Too many advisory committees also had members with either current or recent financial and commercial links to industry, he claimed.  Civil servants took members from groups like the Advisory Committee on Releases to the Environment (ACRE) so the process was hardly transparent.

"I am not saying they are corrupt, I am not saying they lack integrity," he said.

"I am simply saying financial and commercial links do alter the way in which you look at something."

The MP said before a decision was made on growing GMs, full independent testing of the health and environmental impacts of the crops should be carried out.

There should be no commercialisation of GMs until there was a better labelling system and a practical and workable co-existent framework.  Commercialisation should also be delayed until the public registered their consent, he said.

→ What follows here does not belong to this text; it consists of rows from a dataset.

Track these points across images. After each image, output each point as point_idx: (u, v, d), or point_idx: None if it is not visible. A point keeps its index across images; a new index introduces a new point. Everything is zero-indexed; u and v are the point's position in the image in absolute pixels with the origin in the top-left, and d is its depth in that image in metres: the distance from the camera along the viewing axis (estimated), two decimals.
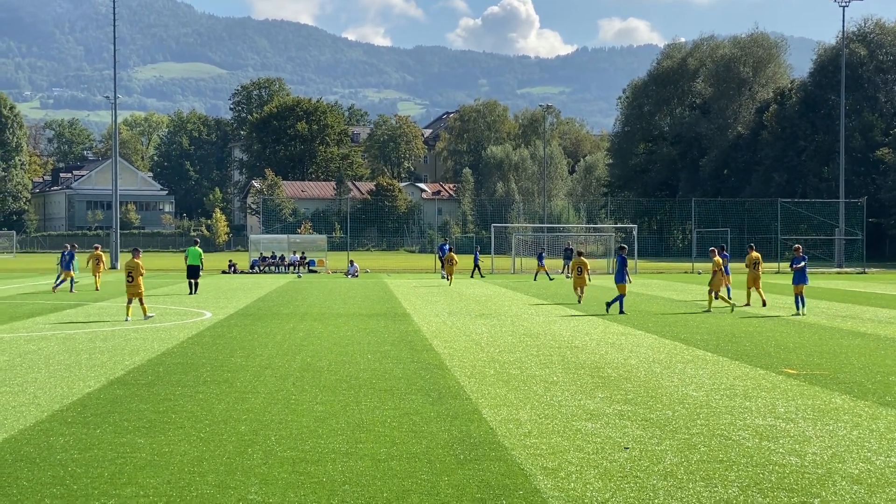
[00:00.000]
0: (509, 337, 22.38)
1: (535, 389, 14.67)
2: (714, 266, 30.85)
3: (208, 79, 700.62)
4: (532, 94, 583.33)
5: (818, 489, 9.06)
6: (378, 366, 17.19)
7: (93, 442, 10.88)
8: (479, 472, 9.57)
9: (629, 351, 19.63)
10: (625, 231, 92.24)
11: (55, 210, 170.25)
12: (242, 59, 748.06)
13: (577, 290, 34.40)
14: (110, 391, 14.44)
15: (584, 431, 11.51)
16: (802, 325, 25.52)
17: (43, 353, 18.99)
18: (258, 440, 10.97)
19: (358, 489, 8.97)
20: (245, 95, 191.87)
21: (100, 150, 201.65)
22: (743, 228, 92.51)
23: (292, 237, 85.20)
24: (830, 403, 13.54)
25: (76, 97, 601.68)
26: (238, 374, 16.24)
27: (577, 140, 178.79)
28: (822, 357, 18.80)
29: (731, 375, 16.23)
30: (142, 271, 27.08)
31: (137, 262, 27.13)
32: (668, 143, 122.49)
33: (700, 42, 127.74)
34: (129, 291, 26.85)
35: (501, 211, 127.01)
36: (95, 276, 43.54)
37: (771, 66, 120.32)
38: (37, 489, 8.96)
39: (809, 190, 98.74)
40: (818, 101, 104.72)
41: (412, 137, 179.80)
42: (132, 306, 26.89)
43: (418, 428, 11.66)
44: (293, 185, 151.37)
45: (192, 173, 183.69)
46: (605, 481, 9.28)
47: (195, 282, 40.01)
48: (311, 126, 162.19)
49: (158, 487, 9.01)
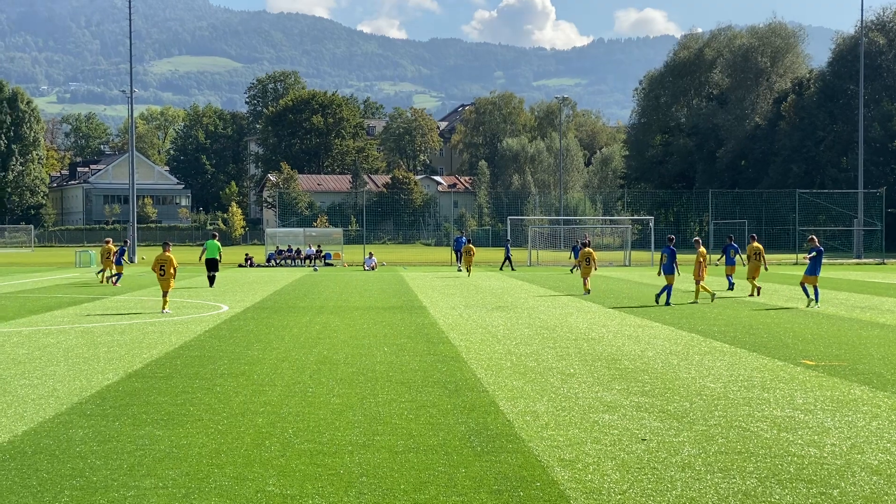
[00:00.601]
0: (526, 329, 22.36)
1: (552, 381, 14.65)
2: (698, 256, 31.13)
3: (224, 72, 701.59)
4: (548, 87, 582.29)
5: (837, 480, 9.02)
6: (395, 358, 17.20)
7: (112, 434, 10.92)
8: (496, 464, 9.56)
9: (646, 343, 19.59)
10: (641, 223, 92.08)
11: (72, 204, 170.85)
12: (258, 52, 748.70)
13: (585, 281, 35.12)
14: (129, 384, 14.49)
15: (601, 423, 11.49)
16: (820, 317, 25.42)
17: (62, 347, 19.07)
18: (275, 432, 10.99)
19: (375, 481, 8.98)
20: (260, 89, 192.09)
21: (116, 144, 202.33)
22: (761, 220, 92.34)
23: (308, 230, 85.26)
24: (849, 394, 13.49)
25: (93, 91, 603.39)
26: (255, 366, 16.27)
27: (593, 132, 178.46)
28: (841, 348, 18.72)
29: (749, 367, 16.18)
30: (174, 265, 27.84)
31: (170, 255, 27.91)
32: (684, 134, 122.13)
33: (717, 32, 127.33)
34: (163, 285, 27.63)
35: (517, 203, 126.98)
36: (105, 270, 43.82)
37: (789, 56, 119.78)
38: (56, 481, 8.99)
39: (828, 180, 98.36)
40: (836, 91, 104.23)
41: (428, 130, 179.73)
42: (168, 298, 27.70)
43: (435, 420, 11.66)
44: (309, 179, 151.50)
45: (209, 167, 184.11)
46: (623, 473, 9.26)
47: (213, 275, 40.16)
48: (327, 119, 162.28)
49: (177, 479, 9.04)
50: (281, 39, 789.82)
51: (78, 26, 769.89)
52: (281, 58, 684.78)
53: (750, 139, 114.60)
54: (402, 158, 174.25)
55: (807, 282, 28.90)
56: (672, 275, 30.24)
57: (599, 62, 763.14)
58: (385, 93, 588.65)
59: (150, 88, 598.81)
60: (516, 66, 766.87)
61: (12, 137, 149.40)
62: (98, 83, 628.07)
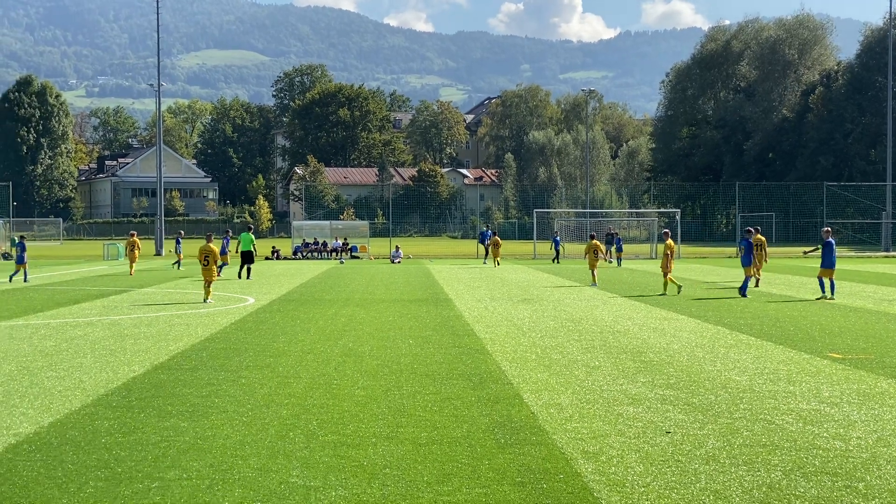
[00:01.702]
0: (551, 322, 22.33)
1: (577, 374, 14.63)
2: (665, 249, 31.70)
3: (251, 66, 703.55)
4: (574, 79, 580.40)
5: (862, 473, 8.97)
6: (419, 351, 17.22)
7: (137, 426, 10.99)
8: (519, 457, 9.56)
9: (671, 335, 19.53)
10: (668, 216, 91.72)
11: (101, 197, 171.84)
12: (285, 45, 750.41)
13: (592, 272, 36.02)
14: (154, 376, 14.57)
15: (625, 416, 11.47)
16: (848, 310, 25.26)
17: (89, 339, 19.19)
18: (300, 424, 11.02)
19: (399, 472, 8.99)
20: (287, 82, 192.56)
21: (144, 137, 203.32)
22: (788, 212, 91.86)
23: (335, 223, 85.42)
24: (876, 388, 13.41)
25: (121, 85, 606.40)
26: (280, 358, 16.33)
27: (619, 125, 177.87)
28: (868, 341, 18.60)
29: (775, 360, 16.11)
30: (216, 256, 28.84)
31: (212, 246, 28.77)
32: (711, 126, 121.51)
33: (745, 24, 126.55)
34: (206, 274, 28.32)
35: (544, 196, 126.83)
36: (131, 263, 44.30)
37: (817, 48, 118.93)
38: (82, 472, 9.05)
39: (856, 173, 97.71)
40: (865, 83, 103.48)
41: (454, 123, 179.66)
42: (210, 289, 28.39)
43: (459, 412, 11.67)
44: (335, 172, 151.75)
45: (236, 160, 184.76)
46: (647, 465, 9.24)
47: (249, 267, 40.74)
48: (354, 112, 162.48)
49: (201, 470, 9.08)
50: (308, 33, 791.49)
51: (106, 20, 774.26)
52: (308, 51, 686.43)
53: (777, 132, 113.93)
54: (429, 151, 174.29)
55: (823, 275, 28.72)
56: (749, 266, 30.67)
57: (626, 55, 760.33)
58: (411, 86, 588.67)
59: (177, 82, 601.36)
60: (543, 59, 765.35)
61: (41, 131, 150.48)
62: (126, 77, 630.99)
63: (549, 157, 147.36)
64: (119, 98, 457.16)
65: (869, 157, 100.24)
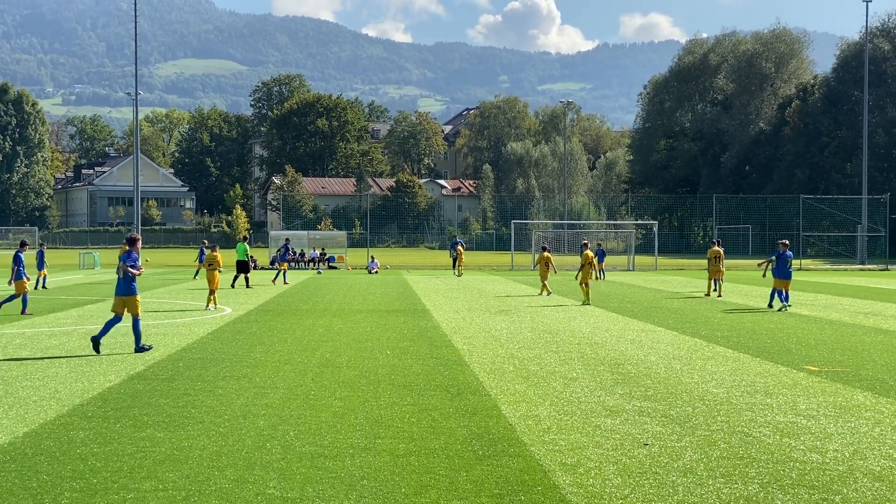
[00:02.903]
0: (528, 333, 22.34)
1: (555, 385, 14.63)
2: (583, 259, 32.67)
3: (229, 75, 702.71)
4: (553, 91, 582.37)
5: (839, 486, 8.99)
6: (397, 362, 17.19)
7: (112, 436, 10.91)
8: (497, 468, 9.54)
9: (649, 347, 19.57)
10: (645, 227, 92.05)
11: (77, 206, 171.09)
12: (263, 55, 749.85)
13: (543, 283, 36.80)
14: (130, 386, 14.49)
15: (603, 428, 11.47)
16: (823, 322, 25.38)
17: (64, 348, 19.08)
18: (277, 435, 10.98)
19: (376, 484, 8.96)
20: (265, 92, 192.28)
21: (121, 146, 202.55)
22: (765, 225, 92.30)
23: (312, 233, 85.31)
24: (852, 400, 13.46)
25: (98, 94, 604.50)
26: (257, 369, 16.26)
27: (597, 136, 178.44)
28: (844, 354, 18.69)
29: (752, 372, 16.15)
30: (220, 265, 29.73)
31: (217, 255, 29.81)
32: (689, 139, 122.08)
33: (722, 37, 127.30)
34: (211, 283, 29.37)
35: (521, 207, 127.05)
36: None
37: (793, 62, 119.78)
38: (57, 483, 8.98)
39: (832, 186, 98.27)
40: (841, 97, 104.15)
41: (432, 134, 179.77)
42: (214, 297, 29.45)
43: (437, 424, 11.64)
44: (313, 182, 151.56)
45: (213, 170, 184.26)
46: (625, 477, 9.24)
47: (246, 276, 41.20)
48: (332, 122, 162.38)
49: (177, 482, 9.03)
50: (286, 42, 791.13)
51: (83, 28, 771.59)
52: (286, 61, 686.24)
53: (754, 144, 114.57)
54: (407, 162, 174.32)
55: (777, 286, 29.56)
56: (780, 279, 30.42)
57: (604, 67, 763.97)
58: (390, 96, 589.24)
59: (155, 91, 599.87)
60: (521, 71, 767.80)
61: (17, 139, 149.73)
62: (103, 85, 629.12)
63: (526, 169, 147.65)
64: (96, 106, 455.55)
65: (845, 171, 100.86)
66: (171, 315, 26.98)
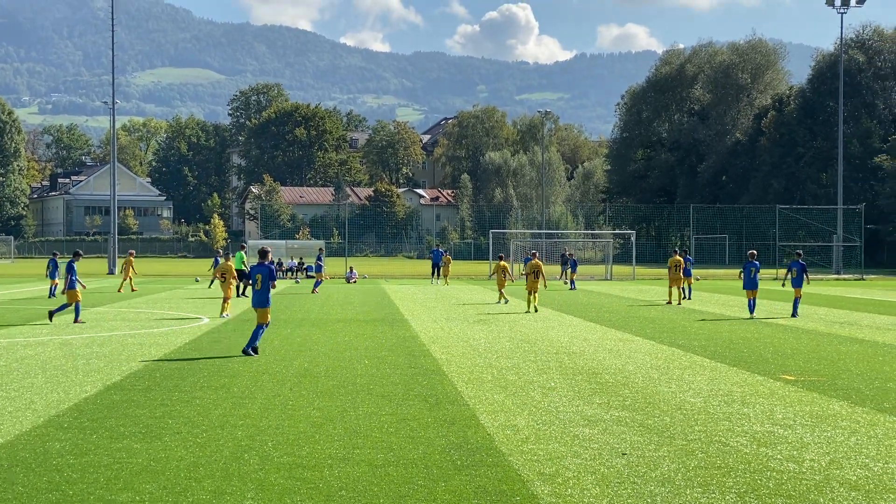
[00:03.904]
0: (507, 342, 22.35)
1: (533, 395, 14.64)
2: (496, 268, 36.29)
3: (207, 84, 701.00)
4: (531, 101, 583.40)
5: (816, 495, 9.03)
6: (375, 371, 17.16)
7: (89, 447, 10.85)
8: (476, 478, 9.54)
9: (627, 357, 19.61)
10: (623, 237, 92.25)
11: (53, 215, 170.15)
12: (241, 64, 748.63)
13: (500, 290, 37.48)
14: (107, 396, 14.41)
15: (581, 437, 11.49)
16: (800, 332, 25.51)
17: (40, 359, 18.95)
18: (255, 446, 10.94)
19: (354, 495, 8.94)
20: (243, 101, 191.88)
21: (98, 155, 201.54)
22: (741, 235, 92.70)
23: (290, 243, 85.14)
24: (828, 409, 13.53)
25: (74, 102, 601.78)
26: (235, 379, 16.21)
27: (575, 146, 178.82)
28: (820, 363, 18.78)
29: (729, 381, 16.21)
30: (234, 273, 30.68)
31: (230, 264, 30.79)
32: (666, 149, 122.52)
33: (698, 48, 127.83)
34: (225, 291, 30.05)
35: (500, 217, 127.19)
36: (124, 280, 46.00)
37: (769, 73, 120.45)
38: (33, 494, 8.93)
39: (807, 196, 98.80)
40: (816, 108, 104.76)
41: (410, 143, 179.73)
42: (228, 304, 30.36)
43: (415, 433, 11.63)
44: (291, 191, 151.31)
45: (191, 179, 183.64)
46: (603, 487, 9.25)
47: (243, 284, 41.16)
48: (310, 132, 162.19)
49: (154, 493, 8.98)
50: (264, 52, 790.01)
51: (60, 37, 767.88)
52: (264, 70, 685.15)
53: (731, 154, 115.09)
54: (385, 171, 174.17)
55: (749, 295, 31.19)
56: (800, 288, 31.62)
57: (582, 77, 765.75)
58: (368, 105, 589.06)
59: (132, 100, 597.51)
60: (499, 80, 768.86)
61: None
62: (80, 94, 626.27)
63: (504, 178, 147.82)
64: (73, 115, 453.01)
65: (820, 181, 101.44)
66: (148, 325, 26.87)
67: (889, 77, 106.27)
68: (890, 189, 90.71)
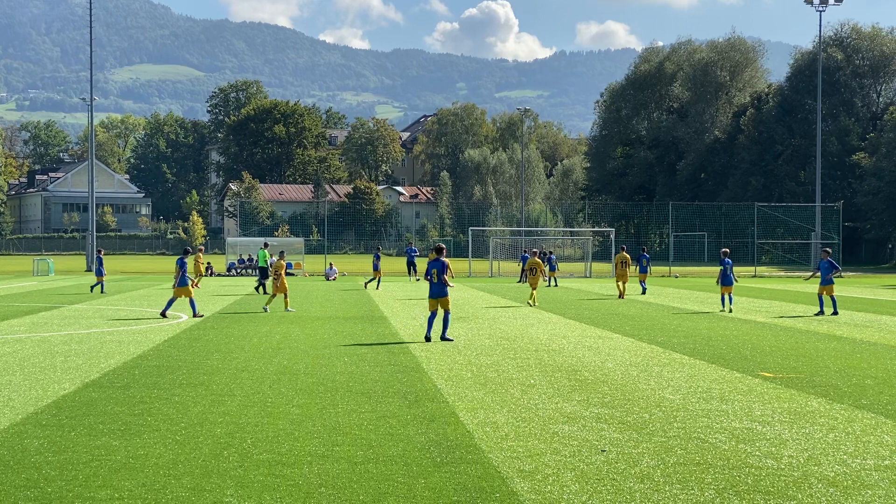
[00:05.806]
0: (486, 340, 22.37)
1: (513, 392, 14.66)
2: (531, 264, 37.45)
3: (185, 81, 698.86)
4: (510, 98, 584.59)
5: (794, 492, 9.07)
6: (355, 369, 17.15)
7: (67, 445, 10.80)
8: (455, 475, 9.54)
9: (606, 354, 19.65)
10: (602, 235, 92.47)
11: (31, 212, 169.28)
12: (220, 61, 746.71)
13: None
14: (85, 394, 14.35)
15: (561, 434, 11.50)
16: (778, 329, 25.62)
17: (18, 356, 18.85)
18: (234, 443, 10.91)
19: (334, 492, 8.94)
20: (222, 98, 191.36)
21: (76, 152, 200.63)
22: (720, 232, 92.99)
23: (269, 240, 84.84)
24: (806, 406, 13.59)
25: (52, 99, 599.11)
26: (214, 376, 16.16)
27: (554, 143, 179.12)
28: (798, 360, 18.86)
29: (708, 378, 16.27)
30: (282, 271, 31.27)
31: (283, 262, 31.83)
32: (645, 146, 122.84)
33: (677, 46, 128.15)
34: (281, 288, 30.95)
35: (479, 214, 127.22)
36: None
37: (748, 71, 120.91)
38: (10, 492, 8.88)
39: (786, 194, 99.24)
40: (795, 106, 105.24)
41: (390, 140, 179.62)
42: (276, 299, 31.71)
43: (395, 431, 11.63)
44: (270, 188, 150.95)
45: (169, 176, 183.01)
46: (582, 484, 9.27)
47: (263, 283, 41.74)
48: (289, 129, 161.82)
49: (133, 490, 8.95)
50: (243, 48, 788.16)
51: (38, 33, 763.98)
52: (243, 67, 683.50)
53: (709, 152, 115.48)
54: (364, 169, 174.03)
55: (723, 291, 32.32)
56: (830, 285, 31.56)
57: (561, 74, 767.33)
58: (347, 103, 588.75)
59: (110, 96, 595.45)
60: (479, 78, 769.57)
61: None
62: (58, 91, 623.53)
63: (484, 176, 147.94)
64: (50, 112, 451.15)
65: (799, 179, 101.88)
66: (126, 322, 26.77)
67: (867, 75, 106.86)
68: (868, 187, 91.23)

Mr Meacher said he realised if public consent was made a priority in the decision making process some people would argue that it undermined the rules of free trade.

But he argued GM food and crops were an exceptional case because environmental pollution was irreversible and food was very different to any other product.

Mr Meacher also pointed out that under current trade rules developing countries are given full information to allow them to decide whether they want to import GM crops or not.

"If it is good enough for a developing country, shouldn't it be good enough for us," he said.